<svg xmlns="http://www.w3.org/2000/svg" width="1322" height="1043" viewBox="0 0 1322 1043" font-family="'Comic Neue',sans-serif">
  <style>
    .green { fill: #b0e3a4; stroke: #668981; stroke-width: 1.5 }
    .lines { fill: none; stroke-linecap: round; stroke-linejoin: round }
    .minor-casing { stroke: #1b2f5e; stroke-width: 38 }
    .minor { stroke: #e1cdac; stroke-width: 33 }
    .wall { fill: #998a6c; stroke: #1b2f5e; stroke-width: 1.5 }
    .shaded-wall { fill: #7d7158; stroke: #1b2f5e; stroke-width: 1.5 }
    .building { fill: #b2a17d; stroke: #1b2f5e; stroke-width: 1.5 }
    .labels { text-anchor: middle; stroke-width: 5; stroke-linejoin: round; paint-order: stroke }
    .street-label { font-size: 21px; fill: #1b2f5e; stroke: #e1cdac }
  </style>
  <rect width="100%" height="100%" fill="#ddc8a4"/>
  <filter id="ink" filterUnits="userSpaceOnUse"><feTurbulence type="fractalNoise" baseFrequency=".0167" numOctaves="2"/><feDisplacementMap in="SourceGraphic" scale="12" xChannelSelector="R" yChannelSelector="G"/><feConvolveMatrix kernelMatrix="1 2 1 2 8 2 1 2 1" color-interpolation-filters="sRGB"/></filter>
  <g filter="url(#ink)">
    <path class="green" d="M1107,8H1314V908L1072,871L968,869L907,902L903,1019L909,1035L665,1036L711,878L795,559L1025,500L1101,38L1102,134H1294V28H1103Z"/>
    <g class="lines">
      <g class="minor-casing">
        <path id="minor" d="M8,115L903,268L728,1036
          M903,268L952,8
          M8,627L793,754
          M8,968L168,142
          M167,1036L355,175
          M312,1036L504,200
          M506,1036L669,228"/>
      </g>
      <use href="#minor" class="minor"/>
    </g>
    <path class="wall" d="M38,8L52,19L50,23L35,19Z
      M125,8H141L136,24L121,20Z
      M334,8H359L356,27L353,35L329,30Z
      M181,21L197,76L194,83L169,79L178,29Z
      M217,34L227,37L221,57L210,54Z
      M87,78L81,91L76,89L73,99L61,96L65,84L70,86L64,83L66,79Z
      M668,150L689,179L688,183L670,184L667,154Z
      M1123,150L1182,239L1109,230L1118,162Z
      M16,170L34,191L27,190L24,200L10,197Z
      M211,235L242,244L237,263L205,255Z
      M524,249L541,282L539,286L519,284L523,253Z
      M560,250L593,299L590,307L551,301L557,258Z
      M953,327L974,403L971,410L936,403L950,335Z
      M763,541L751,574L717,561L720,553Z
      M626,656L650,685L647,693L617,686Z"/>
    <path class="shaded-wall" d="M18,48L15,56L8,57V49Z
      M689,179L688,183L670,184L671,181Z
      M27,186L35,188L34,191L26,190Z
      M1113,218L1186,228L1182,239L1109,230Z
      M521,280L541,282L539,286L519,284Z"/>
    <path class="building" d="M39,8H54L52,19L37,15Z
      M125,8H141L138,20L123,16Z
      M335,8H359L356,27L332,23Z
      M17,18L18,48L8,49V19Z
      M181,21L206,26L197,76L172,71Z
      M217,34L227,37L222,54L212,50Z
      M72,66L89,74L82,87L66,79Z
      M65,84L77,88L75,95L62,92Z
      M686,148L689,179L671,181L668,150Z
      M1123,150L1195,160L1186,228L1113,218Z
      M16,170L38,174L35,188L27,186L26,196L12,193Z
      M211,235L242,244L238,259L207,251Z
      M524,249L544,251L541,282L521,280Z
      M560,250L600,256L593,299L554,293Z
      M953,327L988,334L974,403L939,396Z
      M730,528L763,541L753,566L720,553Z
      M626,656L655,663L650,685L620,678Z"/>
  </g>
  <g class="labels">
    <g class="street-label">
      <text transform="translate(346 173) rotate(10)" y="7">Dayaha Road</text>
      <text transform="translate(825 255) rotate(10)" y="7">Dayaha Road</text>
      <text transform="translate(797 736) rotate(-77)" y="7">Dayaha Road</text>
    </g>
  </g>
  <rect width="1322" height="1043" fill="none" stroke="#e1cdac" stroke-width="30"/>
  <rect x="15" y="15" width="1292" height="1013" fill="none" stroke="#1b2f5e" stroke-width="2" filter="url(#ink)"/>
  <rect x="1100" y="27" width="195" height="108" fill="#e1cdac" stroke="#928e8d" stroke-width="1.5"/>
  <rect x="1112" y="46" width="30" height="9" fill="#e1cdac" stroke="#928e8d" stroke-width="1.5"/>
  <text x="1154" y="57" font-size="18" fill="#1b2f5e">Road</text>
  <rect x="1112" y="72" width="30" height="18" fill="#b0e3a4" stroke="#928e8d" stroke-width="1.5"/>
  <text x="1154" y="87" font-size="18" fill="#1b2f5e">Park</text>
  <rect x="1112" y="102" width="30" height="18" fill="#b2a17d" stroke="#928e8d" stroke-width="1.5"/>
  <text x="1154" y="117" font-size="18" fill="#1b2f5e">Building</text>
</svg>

--------------------

▶ Work to be completed:
Output the material in full, matching it word for word.

▶ Written response:
<svg xmlns="http://www.w3.org/2000/svg" width="1322" height="1043" viewBox="0 0 1322 1043" font-family="'Comic Neue',sans-serif">
  <style>
    .green { fill: #b0e3a4; stroke: #668981; stroke-width: 1.5 }
    .lines { fill: none; stroke-linecap: round; stroke-linejoin: round }
    .minor-casing { stroke: #1b2f5e; stroke-width: 38 }
    .minor { stroke: #e1cdac; stroke-width: 33 }
    .wall { fill: #998a6c; stroke: #1b2f5e; stroke-width: 1.5 }
    .shaded-wall { fill: #7d7158; stroke: #1b2f5e; stroke-width: 1.5 }
    .building { fill: #b2a17d; stroke: #1b2f5e; stroke-width: 1.5 }
    .labels { text-anchor: middle; stroke-width: 5; stroke-linejoin: round; paint-order: stroke }
    .street-label { font-size: 21px; fill: #1b2f5e; stroke: #e1cdac }
  </style>
  <rect width="100%" height="100%" fill="#ddc8a4"/>
  <filter id="ink" filterUnits="userSpaceOnUse"><feTurbulence type="fractalNoise" baseFrequency=".0167" numOctaves="2"/><feDisplacementMap in="SourceGraphic" scale="12" xChannelSelector="R" yChannelSelector="G"/><feConvolveMatrix kernelMatrix="1 2 1 2 8 2 1 2 1" color-interpolation-filters="sRGB"/></filter>
  <g filter="url(#ink)">
    <path class="green" d="M1107,8H1314V908L1072,871L968,869L907,902L903,1019L909,1035L665,1036L711,878L795,559L1025,500L1101,38L1102,134H1294V28H1103Z"/>
    <g class="lines">
      <g class="minor-casing">
        <path id="minor" d="M8,115L903,268L728,1036
          M903,268L952,8
          M8,627L793,754
          M8,968L168,142
          M167,1036L355,175
          M312,1036L504,200
          M506,1036L669,228"/>
      </g>
      <use href="#minor" class="minor"/>
    </g>
    <path class="wall" d="M38,8L52,19L50,23L35,19Z
      M125,8H141L136,24L121,20Z
      M334,8H359L356,27L353,35L329,30Z
      M181,21L197,76L194,83L169,79L178,29Z
      M217,34L227,37L221,57L210,54Z
      M87,78L81,91L76,89L73,99L61,96L65,84L70,86L64,83L66,79Z
      M668,150L689,179L688,183L670,184L667,154Z
      M1123,150L1182,239L1109,230L1118,162Z
      M16,170L34,191L27,190L24,200L10,197Z
      M211,235L242,244L237,263L205,255Z
      M524,249L541,282L539,286L519,284L523,253Z
      M560,250L593,299L590,307L551,301L557,258Z
      M953,327L974,403L971,410L936,403L950,335Z
      M763,541L751,574L717,561L720,553Z
      M626,656L650,685L647,693L617,686Z"/>
    <path class="shaded-wall" d="M18,48L15,56L8,57V49Z
      M689,179L688,183L670,184L671,181Z
      M27,186L35,188L34,191L26,190Z
      M1113,218L1186,228L1182,239L1109,230Z
      M521,280L541,282L539,286L519,284Z"/>
    <path class="building" d="M39,8H54L52,19L37,15Z
      M125,8H141L138,20L123,16Z
      M335,8H359L356,27L332,23Z
      M17,18L18,48L8,49V19Z
      M181,21L206,26L197,76L172,71Z
      M217,34L227,37L222,54L212,50Z
      M72,66L89,74L82,87L66,79Z
      M65,84L77,88L75,95L62,92Z
      M686,148L689,179L671,181L668,150Z
      M1123,150L1195,160L1186,228L1113,218Z
      M16,170L38,174L35,188L27,186L26,196L12,193Z
      M211,235L242,244L238,259L207,251Z
      M524,249L544,251L541,282L521,280Z
      M560,250L600,256L593,299L554,293Z
      M953,327L988,334L974,403L939,396Z
      M730,528L763,541L753,566L720,553Z
      M626,656L655,663L650,685L620,678Z"/>
  </g>
  <g class="labels">
    <g class="street-label">
      <text transform="translate(346 173) rotate(10)" y="7">Dayaha Road</text>
      <text transform="translate(825 255) rotate(10)" y="7">Dayaha Road</text>
      <text transform="translate(797 736) rotate(-77)" y="7">Dayaha Road</text>
    </g>
  </g>
  <rect width="1322" height="1043" fill="none" stroke="#e1cdac" stroke-width="30"/>
  <rect x="15" y="15" width="1292" height="1013" fill="none" stroke="#1b2f5e" stroke-width="2" filter="url(#ink)"/>
  <rect x="1100" y="27" width="195" height="108" fill="#e1cdac" stroke="#928e8d" stroke-width="1.5"/>
  <rect x="1112" y="46" width="30" height="9" fill="#e1cdac" stroke="#928e8d" stroke-width="1.5"/>
  <text x="1154" y="57" font-size="18" fill="#1b2f5e">Road</text>
  <rect x="1112" y="72" width="30" height="18" fill="#b0e3a4" stroke="#928e8d" stroke-width="1.5"/>
  <text x="1154" y="87" font-size="18" fill="#1b2f5e">Park</text>
  <rect x="1112" y="102" width="30" height="18" fill="#b2a17d" stroke="#928e8d" stroke-width="1.5"/>
  <text x="1154" y="117" font-size="18" fill="#1b2f5e">Building</text>
</svg>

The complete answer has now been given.